Que signifie dans ces conditions la revendication d’"autonomie du social" si
elle ne s’appuie pas sur les dynamiques qui traversent la société ?
L’ambition de faire des travailleurs les acteurs de leur propre
émancipation, réaffirmée jusqu’au milieu des années 1980, n’a plus cours.
Désormais les mobilisations viennent menacer la vocation de porte-parole
global de la société que prétend incarner la direction de la confédération.
Une telle attitude ne peut manquer de glisser vers une conception
avant-gardiste de son rôle social. "Avec la CFDT, soyez révolutionnaires,
lance Nicole Notat à Charléty en mai... 1998, fabriquez le possible, le
possible qui change le présent et façonne l’avenir." Mais qui décide ce qui
est possible et ce qui ne l’est pas ? Le bureau national disposant de la
conscience des priorités et de la juste mesure du possible, connaissant seul
les vrais enjeux et sachant seul où se trouve l’intérêt général ! Le sommet
fut atteint avec l’annonce solitaire du 15 mai !
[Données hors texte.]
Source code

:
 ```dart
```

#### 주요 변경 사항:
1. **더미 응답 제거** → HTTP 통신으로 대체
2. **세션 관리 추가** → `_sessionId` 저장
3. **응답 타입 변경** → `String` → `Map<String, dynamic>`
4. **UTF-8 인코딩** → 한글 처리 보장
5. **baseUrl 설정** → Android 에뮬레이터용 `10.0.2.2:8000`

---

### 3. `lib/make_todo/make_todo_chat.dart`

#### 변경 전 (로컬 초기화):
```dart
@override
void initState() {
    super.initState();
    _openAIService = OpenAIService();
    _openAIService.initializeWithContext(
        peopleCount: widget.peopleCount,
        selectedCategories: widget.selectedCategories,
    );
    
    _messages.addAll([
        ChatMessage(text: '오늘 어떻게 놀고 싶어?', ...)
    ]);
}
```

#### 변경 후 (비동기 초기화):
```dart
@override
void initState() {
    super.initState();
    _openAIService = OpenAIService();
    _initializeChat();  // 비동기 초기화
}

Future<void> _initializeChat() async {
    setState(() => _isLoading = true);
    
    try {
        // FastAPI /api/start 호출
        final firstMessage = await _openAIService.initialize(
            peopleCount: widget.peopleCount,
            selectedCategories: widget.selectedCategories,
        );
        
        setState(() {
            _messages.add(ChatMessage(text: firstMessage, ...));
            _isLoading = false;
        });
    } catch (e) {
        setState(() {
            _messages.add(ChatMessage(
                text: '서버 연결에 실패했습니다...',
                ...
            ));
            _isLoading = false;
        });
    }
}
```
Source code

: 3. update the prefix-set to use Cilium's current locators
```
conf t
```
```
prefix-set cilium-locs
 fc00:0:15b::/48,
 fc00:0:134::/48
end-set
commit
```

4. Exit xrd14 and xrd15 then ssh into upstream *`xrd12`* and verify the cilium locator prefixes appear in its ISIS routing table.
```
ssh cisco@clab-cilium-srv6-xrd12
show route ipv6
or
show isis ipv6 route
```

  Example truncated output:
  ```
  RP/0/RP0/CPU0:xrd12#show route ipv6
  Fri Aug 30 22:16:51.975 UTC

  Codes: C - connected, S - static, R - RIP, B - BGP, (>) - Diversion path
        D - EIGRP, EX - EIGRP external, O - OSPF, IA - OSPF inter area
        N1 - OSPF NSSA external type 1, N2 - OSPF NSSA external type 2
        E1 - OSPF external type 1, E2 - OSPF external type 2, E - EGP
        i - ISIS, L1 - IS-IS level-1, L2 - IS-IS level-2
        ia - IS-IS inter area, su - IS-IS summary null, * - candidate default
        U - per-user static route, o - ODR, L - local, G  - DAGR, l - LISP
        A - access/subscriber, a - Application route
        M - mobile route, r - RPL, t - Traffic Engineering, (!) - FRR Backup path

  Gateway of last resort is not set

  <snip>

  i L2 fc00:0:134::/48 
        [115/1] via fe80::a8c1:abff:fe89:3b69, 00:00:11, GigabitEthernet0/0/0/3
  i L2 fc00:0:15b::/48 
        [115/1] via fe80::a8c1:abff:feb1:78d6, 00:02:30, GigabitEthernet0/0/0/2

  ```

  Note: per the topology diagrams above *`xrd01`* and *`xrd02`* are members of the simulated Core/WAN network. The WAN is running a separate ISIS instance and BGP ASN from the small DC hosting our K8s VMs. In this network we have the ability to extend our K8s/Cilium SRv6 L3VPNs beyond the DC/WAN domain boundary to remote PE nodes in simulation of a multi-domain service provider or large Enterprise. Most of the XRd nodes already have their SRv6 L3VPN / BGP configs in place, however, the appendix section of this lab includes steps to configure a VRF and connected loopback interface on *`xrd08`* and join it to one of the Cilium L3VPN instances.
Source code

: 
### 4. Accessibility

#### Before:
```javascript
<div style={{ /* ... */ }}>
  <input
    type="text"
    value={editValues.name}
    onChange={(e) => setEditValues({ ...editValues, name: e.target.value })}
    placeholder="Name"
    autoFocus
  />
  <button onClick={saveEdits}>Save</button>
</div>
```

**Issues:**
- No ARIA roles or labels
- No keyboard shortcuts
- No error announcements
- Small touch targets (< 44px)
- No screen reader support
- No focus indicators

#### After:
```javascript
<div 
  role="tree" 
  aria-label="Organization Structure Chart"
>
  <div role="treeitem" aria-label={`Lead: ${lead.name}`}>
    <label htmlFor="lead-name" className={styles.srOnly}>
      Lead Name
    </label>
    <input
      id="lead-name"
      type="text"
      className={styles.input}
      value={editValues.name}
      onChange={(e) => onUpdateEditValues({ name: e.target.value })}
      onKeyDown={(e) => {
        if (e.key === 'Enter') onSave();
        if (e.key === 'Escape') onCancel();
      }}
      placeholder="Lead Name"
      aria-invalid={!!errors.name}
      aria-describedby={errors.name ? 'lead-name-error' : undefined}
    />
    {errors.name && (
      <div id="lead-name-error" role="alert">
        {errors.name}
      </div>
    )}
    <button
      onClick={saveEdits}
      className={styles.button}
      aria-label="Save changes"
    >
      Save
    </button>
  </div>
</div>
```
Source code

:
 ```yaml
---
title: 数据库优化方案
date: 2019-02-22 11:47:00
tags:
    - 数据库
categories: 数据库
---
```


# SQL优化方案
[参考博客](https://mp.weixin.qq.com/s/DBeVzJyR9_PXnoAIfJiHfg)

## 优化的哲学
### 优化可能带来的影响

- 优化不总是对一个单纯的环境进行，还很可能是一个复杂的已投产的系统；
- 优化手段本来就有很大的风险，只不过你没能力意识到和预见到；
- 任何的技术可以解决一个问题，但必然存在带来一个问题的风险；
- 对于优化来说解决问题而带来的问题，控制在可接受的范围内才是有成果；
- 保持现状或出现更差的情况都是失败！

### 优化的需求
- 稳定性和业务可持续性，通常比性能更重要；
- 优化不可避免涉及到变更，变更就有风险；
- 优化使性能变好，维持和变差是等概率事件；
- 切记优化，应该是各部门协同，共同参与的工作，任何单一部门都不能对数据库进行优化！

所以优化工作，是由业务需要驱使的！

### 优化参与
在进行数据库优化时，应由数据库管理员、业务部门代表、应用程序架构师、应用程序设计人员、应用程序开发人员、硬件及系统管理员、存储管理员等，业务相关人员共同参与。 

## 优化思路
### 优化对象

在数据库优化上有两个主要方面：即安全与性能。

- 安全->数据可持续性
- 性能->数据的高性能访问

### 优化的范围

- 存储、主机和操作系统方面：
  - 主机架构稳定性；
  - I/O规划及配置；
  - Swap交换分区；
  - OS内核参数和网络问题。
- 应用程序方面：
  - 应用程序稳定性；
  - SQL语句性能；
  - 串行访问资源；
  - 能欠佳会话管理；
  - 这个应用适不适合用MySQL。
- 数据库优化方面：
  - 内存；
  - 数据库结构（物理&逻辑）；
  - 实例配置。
Le couple libéralisme économique-centralisme politique caractérise la
stratégie et le fonctionnement confédéral d’aujourd’hui.

Au bout de ce parcours, faute de s’appuyer sur les aspirations et dynamiques
sociales, comment le "réformisme moderne" pourrait-il éviter d’apparaître
comme le médiateur social de la "contre-réforme" libérale en cours ? Le
"libéral-syndicalisme" ne peut pas être l’avenir du syndicalisme. Ce n’est
pas là affaire de nostalgie, mais de conviction.

Hervé Alexandre et Claude Debons sont repectivement secrétaire général
adjoint et secrétaire général (démissionnaires) de la Fédération générale
des transports et de l’équipement FGTE-CFDT.